» Provided text
*****

As I was driving home from a recent trip, I listened to an NFL broadcast. It was so good to pass the time with a football game instead of music for once. Anyway, what struck me during the 3.5-hour drive was how many times the momentum changed during the game. You could hear it in the home team’s announcers and sense it as one positive play built on another.

In sales, much like football, momentum can change at a moment’s notice. In football, momentum usually comes from a big play – a turnover, a big run, or a successful long pass. The players’ confidence builds, and more big plays tend to follow. 

In sales, why not control our momentum with big plays? When we’re working on a lot of cases or have ones that we can dig our teeth into, we seem to have more momentum to call clients, bring up possible solutions or convey confidence in our proposals. How do we hold on to that momentum? With focus.

I encourage you to focus on one big play – one idea or strategy. Give it laser focus for the rest of the year. Laser focus means that you own the idea and can tell the story backwards and sideways, you have a defined target market to share the idea with, and you have the support to execute the idea with ease and confidence. When you’re laser focused, you should definitely see a shift in momentum. 

We have to change the momentum in our business. Life insurance ownership remains at industry lows, we continue to look the other way when it comes to protecting wealth from potential market corrections, and we fail to address the 93 percent of Americans who continue to self-insure their long-term care contingent liability. Focus on one idea – one game-changing play – that can propel you for the rest of the year and springboard you into 2015.

The Bottom Line: It just takes one idea or one sale to change the momentum in your business. Find the big play closest to your heart and run hard with it! Be a game-changer for the industry.

*****

» Dataset records
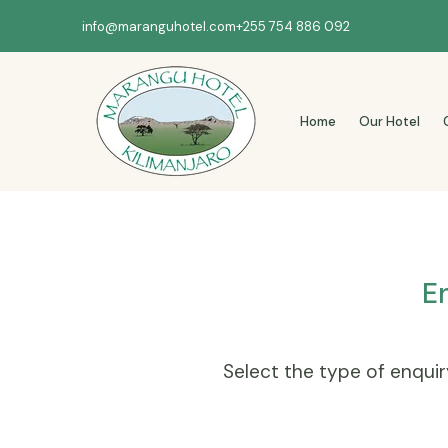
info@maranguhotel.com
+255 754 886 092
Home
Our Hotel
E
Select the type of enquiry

*****

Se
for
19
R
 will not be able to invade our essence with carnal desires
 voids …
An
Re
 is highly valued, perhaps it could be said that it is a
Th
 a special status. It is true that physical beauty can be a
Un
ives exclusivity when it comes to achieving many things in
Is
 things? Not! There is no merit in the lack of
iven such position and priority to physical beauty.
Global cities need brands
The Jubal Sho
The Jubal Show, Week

*****

» Activity list
1. Repeat the part of the sales momentum text that opens with the words "The Bottom Line: It" and closes with "for the industry.", word for word.
2. Answer these questions using the sales momentum text:
(a) How long was the drive home during which the football game was heard?
(b) What three kinds of big plays are named as sources of momentum in football?
(c) What percentage of Americans are said to self-insure their long-term care contingent liability?
Rely only on the sales momentum text, not on the entries.

» Exercise answers
1.
The Bottom Line: It just takes one idea or one sale to change the momentum in your business. Find the big play closest to your heart and run hard with it! Be a game-changer for the industry.

2.
(a) 3.5 hours
(b) A turnover, a big run, or a successful long pass
(c) 93 percent